Forensics / Document & Image Steganography

TJCTF 2026: Invisible Ink

QA210·May 2026·Polyglot · PDF-ZIP · Swirl Distortion

Challenge

Invisible Ink

Challenge Overview

Invisible Ink is a multi-layered forensics challenge that tests the competitor’s ability to recognize and exploit polyglot files — files that are simultaneously valid in two different formats. The provided artifact, invisible_ink.pdf, is neither a normal PDF nor a standard ZIP archive. It is both at the same time, a chimera constructed by concatenating a complete PDF document with a complete ZIP archive, exploiting the fact that PDF parsers read from the beginning while ZIP parsers read from the end.

The challenge unfolds in three distinct phases, each building on the previous. First, you must recognize the dual nature of the file and open it both as a PDF and as a ZIP. Second, the PDF contains a hidden password embedded as white-colored text on a white background — invisible to the eye but trivially extracted by text-layer tools. Third, the ZIP contains an encrypted image with a mathematical swirl distortion applied, and the password from the PDF is needed to decrypt it. Only by reversing the swirl transformation can you read the flag written in the image.

The name “Invisible Ink” is a direct reference to the historical practice of writing secret messages in substances that are invisible under normal lighting but become visible under specific conditions (UV light, heat, chemical developer).
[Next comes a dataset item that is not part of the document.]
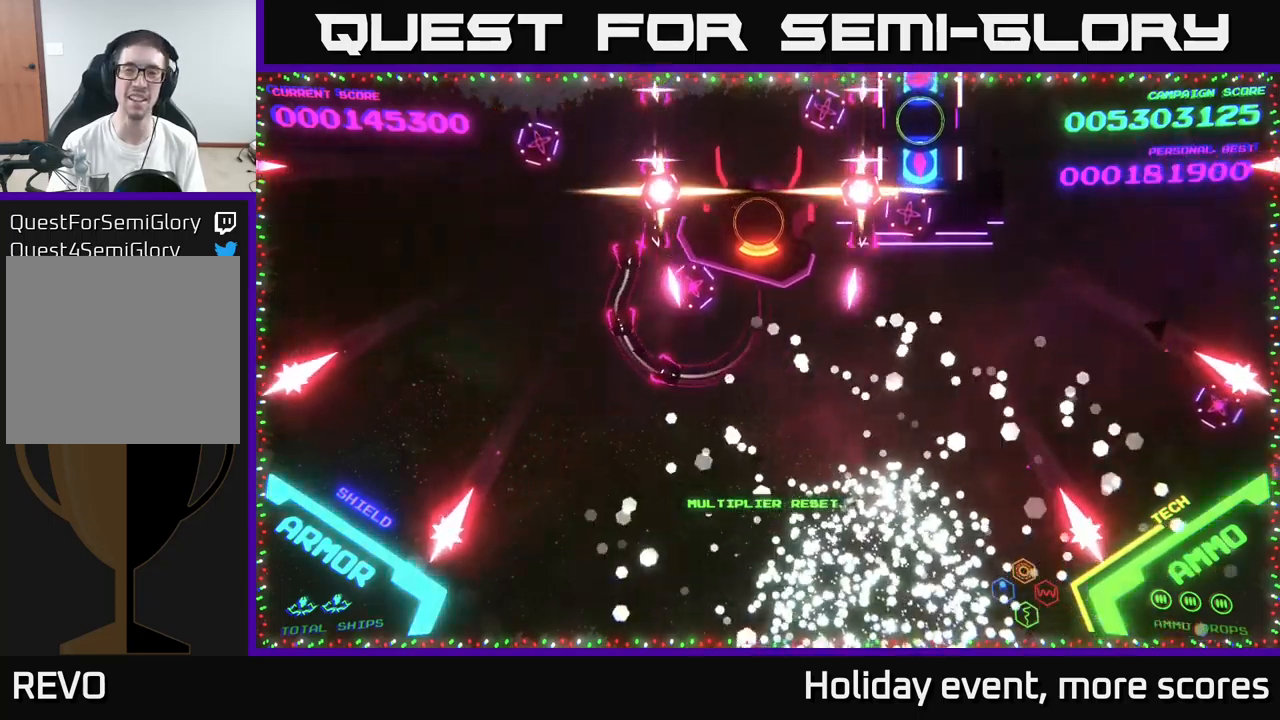
{"buttons": ["B"], "left_stick": "up-right", "right_stick": "center", "events": [[17, "A", "up"], [17, "left_stick", "up"], [300, "left_stick", "up-right"], [417, "B", "down"]]}
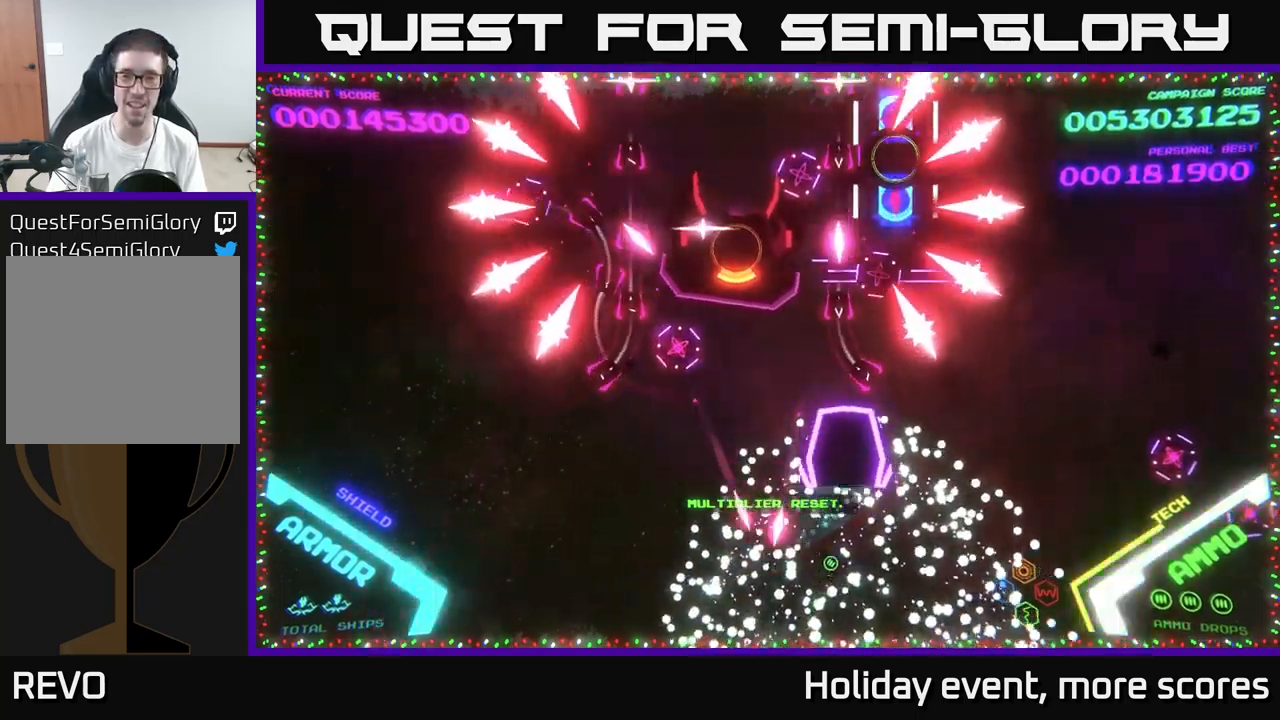
{"buttons": ["B"], "left_stick": "up", "right_stick": "center", "events": [[33, "B", "up"], [67, "left_stick", "up-left"], [317, "left_stick", "up"], [400, "B", "down"]]}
Here, the “ink” is the white-on-white text in the PDF — present in the data, invisible in the rendering, and revealed only by the right tool.

Hint — “Invisible Ink”

The challenge title is not just thematic window dressing. It describes the exact technique used to hide the password: text rendered in the same color as its background. Just as real invisible ink requires a developer reagent to reveal, this digital invisible ink requires a text extraction tool (not a visual PDF reader) to expose the hidden content.

The Polyglot Chimera: PDF-ZIP Dual Format

Header and Trailer Analysis

The first step in any forensics challenge is to examine the raw bytes of the file. Running hexdump -C invisible_ink.pdf | head reveals the classic PDF magic number %PDF- at offset 0, confirming that the file begins as a valid PDF document. The file command corroborates this, reporting PDF document, version 1.4. However, this is only half the story.

Examining the tail of the file with hexdump -C invisible_ink.pdf | tail reveals the bytes 50 4B 05 06 — the End of Central Directory (EOCD) signature of a ZIP archive. This is the smoking gun: the file contains a complete ZIP structure at its end, meaning it can be opened by any ZIP-compatible tool.

bash

$ file invisible_ink.pdf
invisible_ink.pdf: PDF document, version 1.4

$ hexdump -C invisible_ink.pdf | head -2
00000000  25 50 44 46 2d 31 2e 34  0a ...  |%PDF-1.4.......|

$ hexdump -C invisible_ink.pdf | tail -2
0000f2a0  50 4b 05 06 00 00 00 00  01 00 01 00 ...  |PK..............|

Why Polyglot Files Work

The reason this trick works lies in the fundamental difference between how PDF and ZIP parsers locate data within a file. A PDF parser reads from the top: it finds the %PDF- header, then builds an internal structure by following cross-reference tables and object offsets until it reaches the trailer. Everything beyond the trailer is simply ignored — the PDF specification does not mandate that the file end at the trailer.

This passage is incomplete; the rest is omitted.